# [Prompt]
Reproduce all records word for word.

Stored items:

*** Begin section ***

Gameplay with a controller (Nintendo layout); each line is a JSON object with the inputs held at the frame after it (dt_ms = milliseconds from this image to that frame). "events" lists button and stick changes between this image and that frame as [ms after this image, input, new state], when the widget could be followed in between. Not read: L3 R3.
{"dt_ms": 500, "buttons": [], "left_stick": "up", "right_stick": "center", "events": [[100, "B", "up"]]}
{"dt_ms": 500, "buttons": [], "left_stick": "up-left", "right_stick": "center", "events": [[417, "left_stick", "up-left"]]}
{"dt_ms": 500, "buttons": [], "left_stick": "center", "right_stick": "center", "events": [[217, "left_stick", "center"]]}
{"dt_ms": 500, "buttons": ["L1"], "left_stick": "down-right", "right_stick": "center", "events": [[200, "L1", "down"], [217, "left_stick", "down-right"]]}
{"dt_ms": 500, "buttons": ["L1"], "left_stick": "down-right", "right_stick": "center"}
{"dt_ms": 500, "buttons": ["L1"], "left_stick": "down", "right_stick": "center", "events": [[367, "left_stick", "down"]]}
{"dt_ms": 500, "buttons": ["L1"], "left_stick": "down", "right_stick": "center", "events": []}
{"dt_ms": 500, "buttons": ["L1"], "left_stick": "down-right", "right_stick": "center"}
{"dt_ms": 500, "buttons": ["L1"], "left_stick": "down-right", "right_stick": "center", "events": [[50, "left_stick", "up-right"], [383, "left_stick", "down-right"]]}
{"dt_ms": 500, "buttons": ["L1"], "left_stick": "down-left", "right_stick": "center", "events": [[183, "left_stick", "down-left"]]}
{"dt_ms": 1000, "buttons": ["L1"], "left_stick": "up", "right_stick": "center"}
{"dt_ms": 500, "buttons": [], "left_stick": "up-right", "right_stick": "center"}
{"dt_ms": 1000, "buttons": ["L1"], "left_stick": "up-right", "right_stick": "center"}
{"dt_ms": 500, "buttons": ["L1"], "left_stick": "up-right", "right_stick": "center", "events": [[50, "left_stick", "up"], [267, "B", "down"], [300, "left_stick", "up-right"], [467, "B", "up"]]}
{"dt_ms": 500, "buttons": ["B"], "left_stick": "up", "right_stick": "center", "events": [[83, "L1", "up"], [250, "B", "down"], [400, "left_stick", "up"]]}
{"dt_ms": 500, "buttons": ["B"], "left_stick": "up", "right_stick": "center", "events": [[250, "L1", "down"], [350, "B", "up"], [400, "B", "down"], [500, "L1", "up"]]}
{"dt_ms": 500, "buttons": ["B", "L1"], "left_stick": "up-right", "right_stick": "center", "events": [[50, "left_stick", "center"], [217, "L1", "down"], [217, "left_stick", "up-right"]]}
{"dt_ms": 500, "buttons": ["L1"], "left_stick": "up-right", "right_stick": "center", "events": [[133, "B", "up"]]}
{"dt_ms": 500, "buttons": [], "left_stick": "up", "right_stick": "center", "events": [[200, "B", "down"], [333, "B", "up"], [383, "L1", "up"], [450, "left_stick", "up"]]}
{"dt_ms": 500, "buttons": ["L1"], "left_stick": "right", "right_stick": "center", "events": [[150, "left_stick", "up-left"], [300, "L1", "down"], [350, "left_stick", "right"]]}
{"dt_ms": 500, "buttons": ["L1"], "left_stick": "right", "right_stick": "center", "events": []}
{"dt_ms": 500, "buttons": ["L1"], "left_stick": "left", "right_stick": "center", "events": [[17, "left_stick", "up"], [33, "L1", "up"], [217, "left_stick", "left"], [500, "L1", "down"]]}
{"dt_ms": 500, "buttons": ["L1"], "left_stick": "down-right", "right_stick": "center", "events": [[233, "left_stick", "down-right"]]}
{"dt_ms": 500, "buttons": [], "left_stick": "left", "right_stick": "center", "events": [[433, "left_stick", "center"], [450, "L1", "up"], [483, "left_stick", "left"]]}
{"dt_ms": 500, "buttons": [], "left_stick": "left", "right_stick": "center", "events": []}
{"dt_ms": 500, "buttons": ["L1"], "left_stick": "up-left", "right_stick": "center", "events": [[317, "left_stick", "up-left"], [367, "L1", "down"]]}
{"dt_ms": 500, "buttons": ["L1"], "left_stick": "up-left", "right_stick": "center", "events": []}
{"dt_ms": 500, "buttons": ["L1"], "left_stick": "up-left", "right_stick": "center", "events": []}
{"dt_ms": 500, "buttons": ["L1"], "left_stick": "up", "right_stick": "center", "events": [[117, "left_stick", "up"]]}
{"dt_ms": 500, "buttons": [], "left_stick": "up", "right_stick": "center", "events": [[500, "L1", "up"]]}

*** End section ***

# [Task response]
Gameplay with a controller (Nintendo layout); each line is a JSON object with the inputs held at the frame after it (dt_ms = milliseconds from this image to that frame). "events" lists button and stick changes between this image and that frame as [ms after this image, input, new state], when the widget could be followed in between. Not read: L3 R3.
{"dt_ms": 500, "buttons": [], "left_stick": "up", "right_stick": "center", "events": [[100, "B", "up"]]}
{"dt_ms": 500, "buttons": [], "left_stick": "up-left", "right_stick": "center", "events": [[417, "left_stick", "up-left"]]}
{"dt_ms": 500, "buttons": [], "left_stick": "center", "right_stick": "center", "events": [[217, "left_stick", "center"]]}
{"dt_ms": 500, "buttons": ["L1"], "left_stick": "down-right", "right_stick": "center", "events": [[200, "L1", "down"], [217, "left_stick", "down-right"]]}
{"dt_ms": 500, "buttons": ["L1"], "left_stick": "down-right", "right_stick": "center"}
{"dt_ms": 500, "buttons": ["L1"], "left_stick": "down", "right_stick": "center", "events": [[367, "left_stick", "down"]]}
{"dt_ms": 500, "buttons": ["L1"], "left_stick": "down", "right_stick": "center", "events": []}
{"dt_ms": 500, "buttons": ["L1"], "left_stick": "down-right", "right_stick": "center"}
{"dt_ms": 500, "buttons": ["L1"], "left_stick": "down-right", "right_stick": "center", "events": [[50, "left_stick", "up-right"], [383, "left_stick", "down-right"]]}
{"dt_ms": 500, "buttons": ["L1"], "left_stick": "down-left", "right_stick": "center", "events": [[183, "left_stick", "down-left"]]}
{"dt_ms": 1000, "buttons": ["L1"], "left_stick": "up", "right_stick": "center"}
{"dt_ms": 500, "buttons": [], "left_stick": "up-right", "right_stick": "center"}
{"dt_ms": 1000, "buttons": ["L1"], "left_stick": "up-right", "right_stick": "center"}
{"dt_ms": 500, "buttons": ["L1"], "left_stick": "up-right", "right_stick": "center", "events": [[50, "left_stick", "up"], [267, "B", "down"], [300, "left_stick", "up-right"], [467, "B", "up"]]}
{"dt_ms": 500, "buttons": ["B"], "left_stick": "up", "right_stick": "center", "events": [[83, "L1", "up"], [250, "B", "down"], [400, "left_stick", "up"]]}
{"dt_ms": 500, "buttons": ["B"], "left_stick": "up", "right_stick": "center", "events": [[250, "L1", "down"], [350, "B", "up"], [400, "B", "down"], [500, "L1", "up"]]}
{"dt_ms": 500, "buttons": ["B", "L1"], "left_stick": "up-right", "right_stick": "center", "events": [[50, "left_stick", "center"], [217, "L1", "down"], [217, "left_stick", "up-right"]]}
{"dt_ms": 500, "buttons": ["L1"], "left_stick": "up-right", "right_stick": "center", "events": [[133, "B", "up"]]}
{"dt_ms": 500, "buttons": [], "left_stick": "up", "right_stick": "center", "events": [[200, "B", "down"], [333, "B", "up"], [383, "L1", "up"], [450, "left_stick", "up"]]}
{"dt_ms": 500, "buttons": ["L1"], "left_stick": "right", "right_stick": "center", "events": [[150, "left_stick", "up-left"], [300, "L1", "down"], [350, "left_stick", "right"]]}
{"dt_ms": 500, "buttons": ["L1"], "left_stick": "right", "right_stick": "center", "events": []}
{"dt_ms": 500, "buttons": ["L1"], "left_stick": "left", "right_stick": "center", "events": [[17, "left_stick", "up"], [33, "L1", "up"], [217, "left_stick", "left"], [500, "L1", "down"]]}
{"dt_ms": 500, "buttons": ["L1"], "left_stick": "down-right", "right_stick": "center", "events": [[233, "left_stick", "down-right"]]}
{"dt_ms": 500, "buttons": [], "left_stick": "left", "right_stick": "center", "events": [[433, "left_stick", "center"], [450, "L1", "up"], [483, "left_stick", "left"]]}
{"dt_ms": 500, "buttons": [], "left_stick": "left", "right_stick": "center", "events": []}
{"dt_ms": 500, "buttons": ["L1"], "left_stick": "up-left", "right_stick": "center", "events": [[317, "left_stick", "up-left"], [367, "L1", "down"]]}
{"dt_ms": 500, "buttons": ["L1"], "left_stick": "up-left", "right_stick": "center", "events": []}
{"dt_ms": 500, "buttons": ["L1"], "left_stick": "up-left", "right_stick": "center", "events": []}
{"dt_ms": 500, "buttons": ["L1"], "left_stick": "up", "right_stick": "center", "events": [[117, "left_stick", "up"]]}
{"dt_ms": 500, "buttons": [], "left_stick": "up", "right_stick": "center", "events": [[500, "L1", "up"]]}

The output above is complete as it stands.